I am solid minded and smart. I am not quick or strong or elegant with a bow and arrow or knife. I am not always thinking ahead.

It only gets worse at night. The past seeps into my brain through all the cracks in my skull. One crack for each time I cried. One for each loved one I lost. One for every time I couldn't feel. My body is covered in cracks. Covered in loss.

We sleep a few feet apart and when I wake up, shaking, crying, bleeding through my cracks, I try to stay quiet and think of the next thing. I don't know what he sees in the future. More running. More fighting. More trying to survive.

I feel a hundred years old in this body of mine. I feel like there was no life before this strange, dangerous world. Was it always dangerous? I have memories of school and boys and momma and normal. What is normal now? Sleeping five feet from a human I barely know anything about. Being afraid of humans I once would have smiled at on the street. Having no family. Blood. Death. Running.

I shake. I cry. My cracks bleed. I press my hand over my mouth.

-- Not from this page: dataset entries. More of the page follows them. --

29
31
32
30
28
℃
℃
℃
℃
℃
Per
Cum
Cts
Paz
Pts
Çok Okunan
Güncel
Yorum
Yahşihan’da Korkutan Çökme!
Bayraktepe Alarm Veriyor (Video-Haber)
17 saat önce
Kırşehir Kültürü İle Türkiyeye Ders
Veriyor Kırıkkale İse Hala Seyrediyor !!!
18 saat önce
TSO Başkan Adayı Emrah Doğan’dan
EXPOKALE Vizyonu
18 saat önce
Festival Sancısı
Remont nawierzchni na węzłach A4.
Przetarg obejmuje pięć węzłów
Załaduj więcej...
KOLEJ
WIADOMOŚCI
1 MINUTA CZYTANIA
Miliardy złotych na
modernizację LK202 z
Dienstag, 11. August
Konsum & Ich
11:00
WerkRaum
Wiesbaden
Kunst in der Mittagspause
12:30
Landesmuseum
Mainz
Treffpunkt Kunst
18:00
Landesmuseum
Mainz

It is his turn to put his arms around me. It is my turn to drop salt soaked tears on his skin. I turn into him, press myself against him as much as I can. I want to burrow into him and become someone who can fight. I want to be more than a flame. I want to rage and consume and be powerful like him. But I'm crying on the fire now.

I push away. Mad at myself. Mad at him for waking up and seeing me cry. Mad at Daddy for dying. Mad at Rick for thinking he could reason with mad men. Mad. Mad. Mad.

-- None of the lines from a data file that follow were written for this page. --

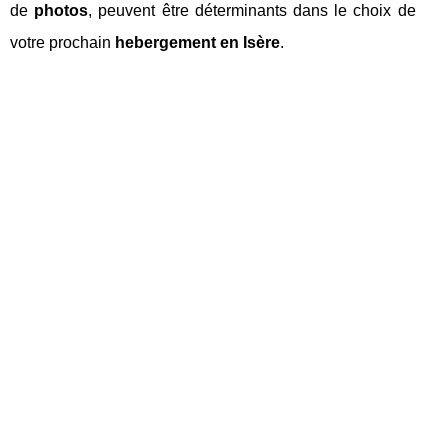
de
photos
, peuvent être déterminants dans le choix de
votre prochain
hebergement en Isère
.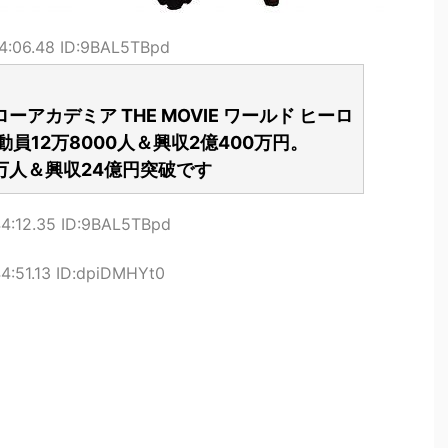
4:06.48 ID:9BAL5TBpd
アカデミア THE MOVIE ワールド ヒーロ
員12万8000人＆興収2億400万円。
1万人＆興収24億円突破です
44:12.35 ID:9BAL5TBpd
4:51.13 ID:dpiDMHYt0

I stand. I walk. I'm still crying.

He's following behind. I have no shield, no armor. Just cracks and salt soaked tears and everything I don't have anymore and no hope of anything again.

"Beth."

I can't stop crying and I hate myself.

His hand is on me again, grabbing my shoulder, pulling me back.

"No," I say. But I don't fight him. He takes me back to camp. He grabs his bag. He loads his gun. We walk.

The sun rises an hour later and I'm tired and hate myself for doing this to him. He is tired. He needs sleep. I am a selfish, stupid, weak little girl. He doesn't have time for me.

I should have just let him hold me.

We stop sooner that night. The sun has barely touched the horizon. But we've found a small shed and the doors shut tight and we feel safe for now. We barricade the doors with shelves and tools. We leave a window for a quick escape. We eat left overs and he lays on his back on the wooden floor.

There are thick, itchy blankets on the lawn mower. We lay them down one on top of the other in some semblance of a mattress. We have to sleep closer together because our make shift bed is small.

He scoots close and puts his arm around my waist. "No runnin' off in the middle of the night."

"I'll be fine," I say, "you don't have to baby me."

"I ain't babyin' you." He pulls me tighter against him. "I'm comforting you."

I wake up in Daryl's arms. His breath tickles the back of my neck. My head rests on his arm. We're both smelly and dirty but it's beautiful. And nice. And comforting.

The next day he kisses me. I'm mad and walking away and he grabs me and throws me up against the tree. He holds his crossbow in one hand and presses me back against the tree with the other.

He kisses me. And suddenly. All I know in that moment. He is what's next.